- TO-DO ITEM: Within the entries below, every line containing "dataFromIR" is to be copied.

□ □ □

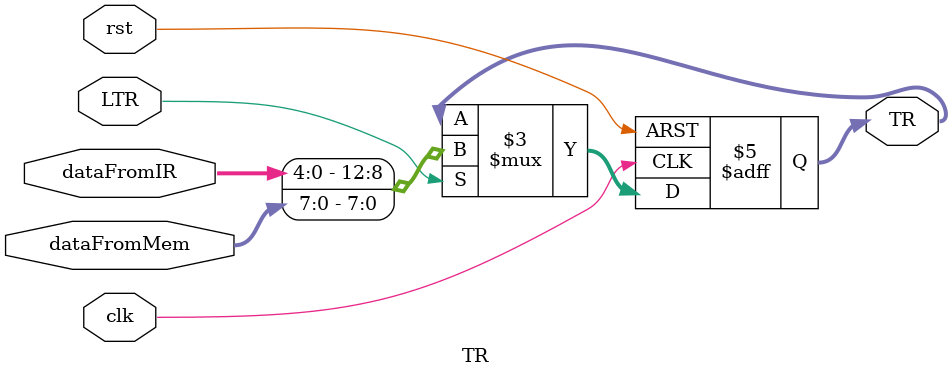
<source format=v>
module TR(input clk, rst, input LTR, input [4:0] dataFromIR,  input[7:0] dataFromMem, output reg [12:0] TR);
  always@(posedge clk, posedge rst) begin
    if(rst)
      TR <= 13'b0;
    else
      if(LTR)
        TR <= {dataFromIR, dataFromMem};
      else
        TR <= TR;
  end
endmodule 


</source>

□ □ □

- ANSWER SPACE:
module TR(input clk, rst, input LTR, input [4:0] dataFromIR,  input[7:0] dataFromMem, output reg [12:0] TR);
        TR <= {dataFromIR, dataFromMem};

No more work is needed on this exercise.